Comment Dieu se manifeste-t-il au prophète Élie ? Quelle est la structure littéraire du texte biblique ? Comment cette structure révèle-t-elle un élément spécial ?
Le prophète Élie a donné son nom à des générations d’Hélie, d’Hély ou d’Élie. Patrick Bruel a justement composé une chanson intitulée Élie. Coïncidence ? Probablement pas.
Là, [Élie] entra dans la caverne et y passa la nuit. Et comme il était arrivé là-bas, il demeura dans la caverne. Et voici, la parole du Seigneur vint à lui et lui dit :
— Que fais-tu ici Élie ?
Mais lui répondit :
— Je me consume de zèle pour le Seigneur Dieu des armées car ils ont abandonné l'alliance du Seigneur, les fils d’Israël ; ils ont détruit tes autels, ils ont tué tes prophètes par le glaive — je suis resté moi seul et ils cherchent ma vie pour l'enlever.
Il lui dit :
— Sors, et tiens-toi sur la montagne devant le Seigneur.
Et voici que le Seigneur passe.
Un vent grand et fort déchirait renversant les montagnes, écrasant les rochers, devant Le Seigneur — le Seigneur n'était pas dans le vent.
Et après le vent, un séisme — le Seigneur n'était pas dans le séisme.
Et après le séisme, un feu — le Seigneur n'était pas dans le feu.
Et après le feu, le son d’un fin silence.

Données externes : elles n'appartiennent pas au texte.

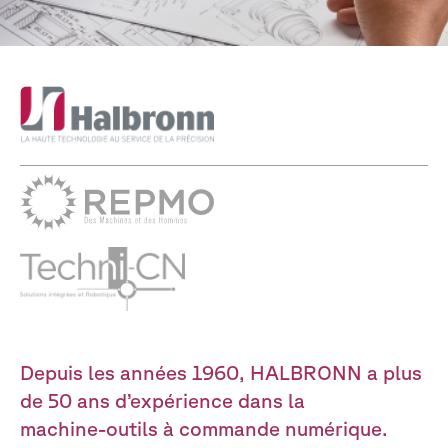
Depuis
les
années
1960,
HALBRONN
a
plus
de
50
ans
d’expérience
dans
la
machine-outils
à
commande
numérique.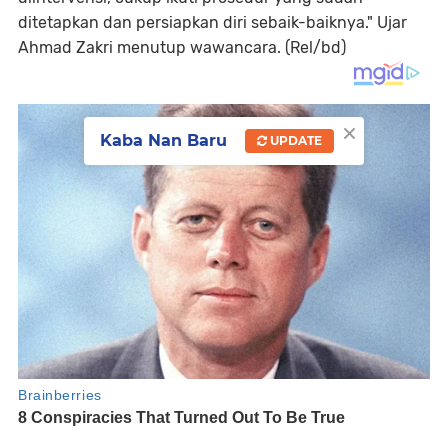
ditetapkan dan persiapkan diri sebaik-baiknya." Ujar
Ahmad Zakri menutup wawancara. (Rel/bd)
×
Kaba Nan Baru
UPDATE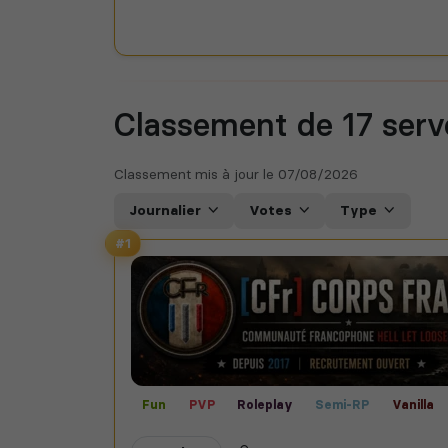
Classement de 17
serv
Classement mis à jour le
07/08/2026
Journalier
Votes
Type
#1
Fun
PVP
Roleplay
Semi-RP
Vanilla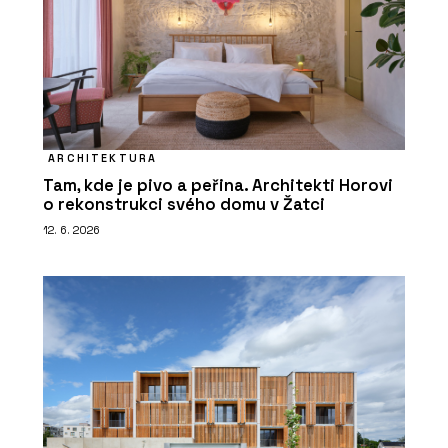
ARCHITEKTURA
Tam, kde je pivo a peřina. Architekti Horovi
o rekonstrukci svého domu v Žatci
12. 6. 2026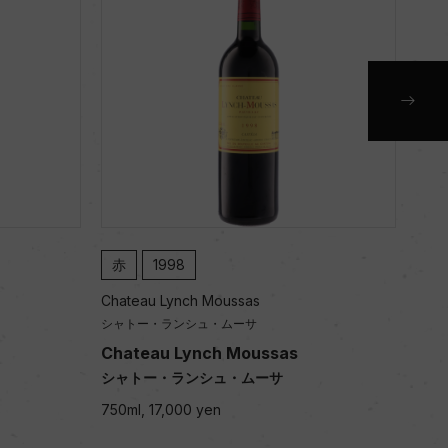
赤
1998
赤
Chateau Lynch Moussas
Chat
シャトー・ランシュ・ムーサ
シャ
Chateau Lynch Moussas
Les
シャトー・ランシュ・ムーサ
レ・
750ml, 17,000 yen
750m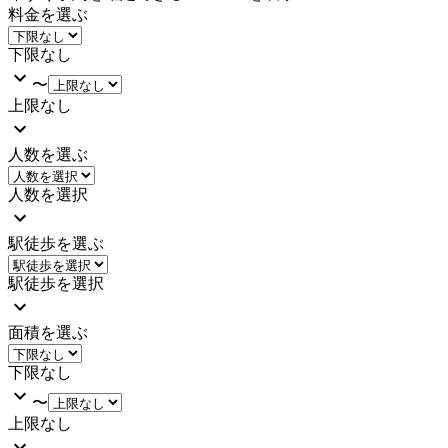
料金を選ぶ
下限なし
〜
上限なし
人数を選ぶ
人数を選択
駅徒歩を選ぶ
駅徒歩を選択
面積を選ぶ
下限なし
〜
上限なし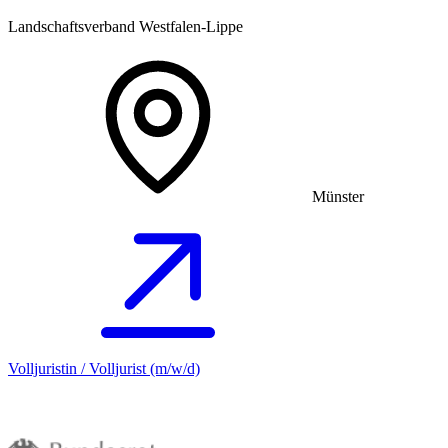
Landschaftsverband Westfalen-Lippe
Münster
Volljuristin / Volljurist (m/w/d)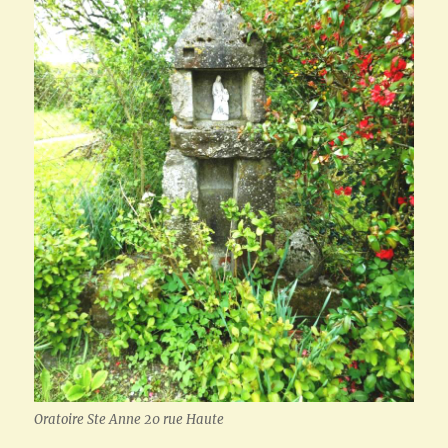
Oratoire Ste Anne 20 rue Haute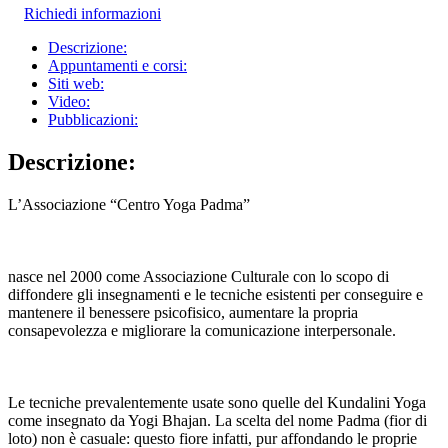
Richiedi informazioni
Descrizione:
Appuntamenti e corsi:
Siti web:
Video:
Pubblicazioni:
Descrizione:
L’Associazione “Centro Yoga Padma”
nasce nel 2000 come Associazione Culturale con lo scopo di
diffondere gli insegnamenti e le tecniche esistenti per conseguire e
mantenere il benessere psicofisico, aumentare la propria
consapevolezza e migliorare la comunicazione interpersonale.
Le tecniche prevalentemente usate sono quelle del Kundalini Yoga
come insegnato da Yogi Bhajan. La scelta del nome Padma (fior di
loto) non è casuale: questo fiore infatti, pur affondando le proprie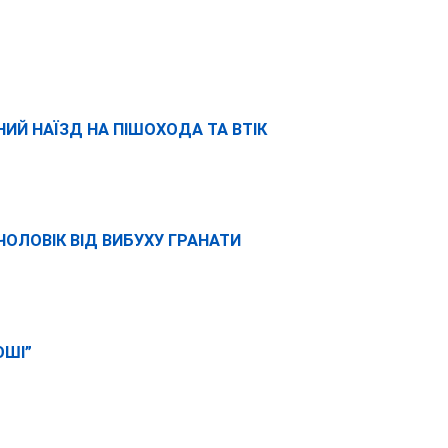
НИЙ НАЇЗД НА ПІШОХОДА ТА ВТІК
 ЧОЛОВІК ВІД ВИБУХУ ГРАНАТИ
ОШІ”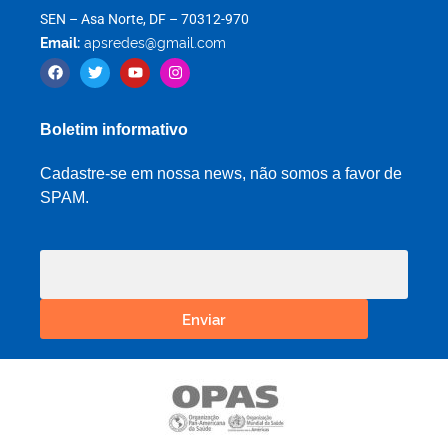
SEN – Asa Norte, DF – 70312-970
Email:
apsredes@gmail.com
Boletim informativo
Cadastre-se em nossa news, não somos a favor de
SPAM.
Enviar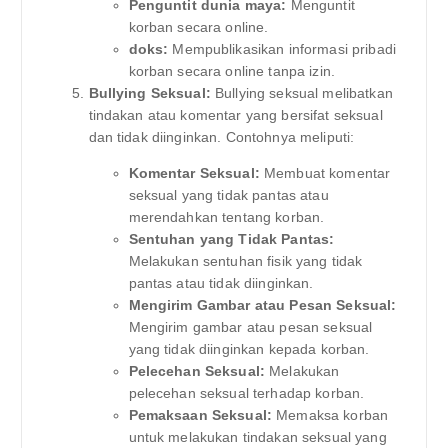
Penguntit dunia maya:
Menguntit
korban secara online.
doks:
Mempublikasikan informasi pribadi
korban secara online tanpa izin.
Bullying Seksual:
Bullying seksual melibatkan
tindakan atau komentar yang bersifat seksual
dan tidak diinginkan. Contohnya meliputi:
Komentar Seksual:
Membuat komentar
seksual yang tidak pantas atau
merendahkan tentang korban.
Sentuhan yang Tidak Pantas:
Melakukan sentuhan fisik yang tidak
pantas atau tidak diinginkan.
Mengirim Gambar atau Pesan Seksual:
Mengirim gambar atau pesan seksual
yang tidak diinginkan kepada korban.
Pelecehan Seksual:
Melakukan
pelecehan seksual terhadap korban.
Pemaksaan Seksual:
Memaksa korban
untuk melakukan tindakan seksual yang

Et cela, comme Élie l'avait entendu, il couvrit son visage du manteau. Étant sorti, il se tint à l’entrée de la caverne et voici, une voix vint à lui, disant :
— Que fais-tu ici Élie ?
Et lui répondit :
— Je me consume de zèle pour le Seigneur Dieu des armées car ils ont abandonné l'alliance du Seigneur, les fils d’Israël ; ils ont détruit tes autels, ils ont tué tes prophètes par le glaive — et j'ai été abandonné moi seul et ils cherchent ma vie pour l'enlever.
Le Seigneur lui dit :
— Va, retourne sur ton chemin par le désert, à Damas, et quand tu seras parvenu, tu oindras Azahel comme roi d'Aram.
Le récit de l’épisode d’Élie au mont Horeb surprend par les répétitions qu’il contient.
Comment se fait-il que Dieu pose deux fois la même question à Élie et que celui-ci lui réponde de la même manière à chaque fois ?
Les auteurs de la Bible n’avaient pas de programmes de traitement de texte ni la possibilité de mettre en caractères gras, italiques ou surlignés les passages de leurs écrits sur lesquels ils désirent attirer notre attention. Ils orientent cependant notre lecture en structurant habilement leur texte.
Dans le récit qui nous intéresse ici, nous retrouvons deux fois la même séquence d’événements racontée avec les mêmes mots :
Ces deux séquences forment deux volets qui encadrent et du coup mettent en valeur le message central du texte, sur lequel les auteurs veulent diriger notre attention : la manifestation de Dieu.
On appelle ce procédé un « chiasme » — du mot grec khiasmos, signifiant disposition en croix, provenant de la lettre grecque X (khi), en forme de croix. Cette manière de mettre l’emphase sur un passage particulier d’un texte aide aussi à sa mémorisation. Voilà ce qui vaut bien à un passage en caractères gras, soulignés, italiques, rouges et clignotants ! Le message a le mérite d’être clair : Dieu se révèle dans le silence.
Merci infiniment à Francis Daoust, directeur général de la SOCABI qui nous a envoyé cette proposition d'éclairage du Canada !
Terminons avec l'exhortation au silence d'un évêque et ascète de Ninive, au VIIème siècle :
« Aime le silence plus que tout. Car il te donne de porter du fruit. La langue est incapable de l’expliquer. Efforçons-nous d’abord de nous taire. C’est par le silence que va naître en nous ce qui y conduira. Si tu agis ainsi, je ne saurais te dire quelle lumière se lèvera sur toi. Grand est l’homme qui, dans la patience de ses membres, s’est merveilleusement habitué à n’être plus qu’à l’intérieur de son âme.»
Isaac le Syrien, Œuvres spirituelles. Les 86 discours ascétiques : les lettres. Traduction de Jacques Touraille, Paris, Desclée de Brouwer, 1981.